== COMPRUEBA TU COMPRENSIÓN ==
**a)** Copia literalmente la parte del fragmento de texto de abajo que va entre "Dónde dejé mis" y "estaciones, oh castillos)", ambos incluidos.
**b)** Responde a estas preguntas según el fragmento de texto que aparece abajo:
(i) ¿De qué ciclo procede el primer poema?
(ii) ¿De qué libro forma parte "En el lugar citado"?
(iii) ¿Qué grupo musical se menciona?
**c)** Enumera todo lo que el primer poema del fragmento de texto de abajo deja "Atrás, atrás".

-------- FRAGMENTO DEL TEXTO --------

Dónde perdí mis atardeceres rojos
mi horizonte de agua.

Dónde dejé mis cantos
mi voz alta.

Atrás, atrás:

mis dulces montañas reverdecidas
mis manos duras y callosas
mi cuerpo sudado
mi adhesión a la vida.

(Del ciclo Debiste permanecer en tu jardín. De Oh estaciones, oh castillos)


"En el lugar citado", del libro La fiesta de mi boda, se reúnen instantes de contemplación del escenario del destino, de la sede para que la experiencia del presente como la realización del sí mismo, se manifieste. Con seguridad, todos los que alguna vez escuchamos al grupo Khonlaya fuimos fascinados por esa música que convoca a los cantos escondidos en los pliegues de esta tierra:


de la raíz la sangre y la bandera
lo cantable

vibran las cuerdas
en la matriz
del viento
fieles convocan
torrenciales caderas
de piedra

(Del ciclo En el lugar citado. La fiesta de mi boda)

-------- ENTRADAS PROPORCIONADAS --------

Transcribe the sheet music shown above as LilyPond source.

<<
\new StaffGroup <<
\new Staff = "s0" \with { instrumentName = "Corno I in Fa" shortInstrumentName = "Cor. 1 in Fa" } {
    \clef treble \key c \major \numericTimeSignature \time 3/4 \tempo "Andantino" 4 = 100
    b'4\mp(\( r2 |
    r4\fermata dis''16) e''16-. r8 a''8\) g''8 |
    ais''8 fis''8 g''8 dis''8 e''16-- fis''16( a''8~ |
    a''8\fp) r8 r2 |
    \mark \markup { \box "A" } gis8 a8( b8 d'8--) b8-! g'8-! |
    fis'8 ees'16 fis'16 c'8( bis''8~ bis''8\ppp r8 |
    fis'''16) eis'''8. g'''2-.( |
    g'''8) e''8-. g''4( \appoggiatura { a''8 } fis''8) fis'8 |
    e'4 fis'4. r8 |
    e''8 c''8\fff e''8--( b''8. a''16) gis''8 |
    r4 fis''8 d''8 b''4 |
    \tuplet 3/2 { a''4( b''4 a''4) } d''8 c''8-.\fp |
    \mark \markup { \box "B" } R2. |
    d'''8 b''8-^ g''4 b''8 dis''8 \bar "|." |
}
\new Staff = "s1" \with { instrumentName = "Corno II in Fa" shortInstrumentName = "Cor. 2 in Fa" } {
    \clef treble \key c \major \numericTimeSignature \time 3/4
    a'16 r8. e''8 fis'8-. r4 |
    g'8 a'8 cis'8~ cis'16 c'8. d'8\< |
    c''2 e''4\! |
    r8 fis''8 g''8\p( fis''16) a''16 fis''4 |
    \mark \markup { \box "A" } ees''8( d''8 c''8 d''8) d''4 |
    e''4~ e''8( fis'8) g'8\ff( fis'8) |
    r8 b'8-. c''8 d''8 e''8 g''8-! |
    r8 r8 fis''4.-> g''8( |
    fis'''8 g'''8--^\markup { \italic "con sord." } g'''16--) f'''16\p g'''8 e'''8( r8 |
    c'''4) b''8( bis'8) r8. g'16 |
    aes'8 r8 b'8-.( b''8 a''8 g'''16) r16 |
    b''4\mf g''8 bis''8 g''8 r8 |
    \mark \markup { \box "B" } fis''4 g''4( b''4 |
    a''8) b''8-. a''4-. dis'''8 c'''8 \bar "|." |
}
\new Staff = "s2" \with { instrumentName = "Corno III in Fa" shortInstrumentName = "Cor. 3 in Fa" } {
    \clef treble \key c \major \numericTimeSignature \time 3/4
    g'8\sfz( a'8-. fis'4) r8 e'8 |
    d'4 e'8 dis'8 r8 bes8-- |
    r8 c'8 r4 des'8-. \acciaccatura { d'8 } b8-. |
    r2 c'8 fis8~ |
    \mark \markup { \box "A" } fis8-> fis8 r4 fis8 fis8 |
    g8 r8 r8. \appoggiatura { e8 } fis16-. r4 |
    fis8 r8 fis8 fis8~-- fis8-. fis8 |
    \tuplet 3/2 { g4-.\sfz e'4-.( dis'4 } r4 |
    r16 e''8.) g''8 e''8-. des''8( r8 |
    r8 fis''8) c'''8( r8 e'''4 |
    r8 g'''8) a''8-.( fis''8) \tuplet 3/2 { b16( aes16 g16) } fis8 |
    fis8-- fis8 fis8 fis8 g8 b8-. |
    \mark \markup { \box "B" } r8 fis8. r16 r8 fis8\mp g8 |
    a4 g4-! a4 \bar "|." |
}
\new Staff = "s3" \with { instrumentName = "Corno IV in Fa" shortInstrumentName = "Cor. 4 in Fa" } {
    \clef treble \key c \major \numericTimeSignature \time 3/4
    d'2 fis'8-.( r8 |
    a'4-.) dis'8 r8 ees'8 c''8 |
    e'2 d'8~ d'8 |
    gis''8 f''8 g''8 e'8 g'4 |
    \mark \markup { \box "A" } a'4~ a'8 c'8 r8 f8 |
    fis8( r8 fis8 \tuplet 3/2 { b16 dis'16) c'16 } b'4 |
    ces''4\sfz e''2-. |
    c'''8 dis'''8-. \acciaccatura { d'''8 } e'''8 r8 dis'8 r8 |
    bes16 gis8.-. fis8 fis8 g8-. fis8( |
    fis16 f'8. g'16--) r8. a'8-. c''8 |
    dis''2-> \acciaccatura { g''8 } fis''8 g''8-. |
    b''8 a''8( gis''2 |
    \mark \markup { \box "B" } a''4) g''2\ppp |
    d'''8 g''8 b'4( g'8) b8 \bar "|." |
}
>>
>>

--------

== RESULTADOS EN ORDEN ==
**a)**
Dónde dejé mis cantos
mi voz alta.

Atrás, atrás:

mis dulces montañas reverdecidas
mis manos duras y callosas
mi cuerpo sudado
mi adhesión a la vida.

(Del ciclo Debiste permanecer en tu jardín. De Oh estaciones, oh castillos)

**b)**
(i) Del ciclo Debiste permanecer en tu jardín.
(ii) De La fiesta de mi boda.
(iii) Khonlaya.

**c)**
mis dulces montañas reverdecidas
mis manos duras y callosas
mi cuerpo sudado
mi adhesión a la vida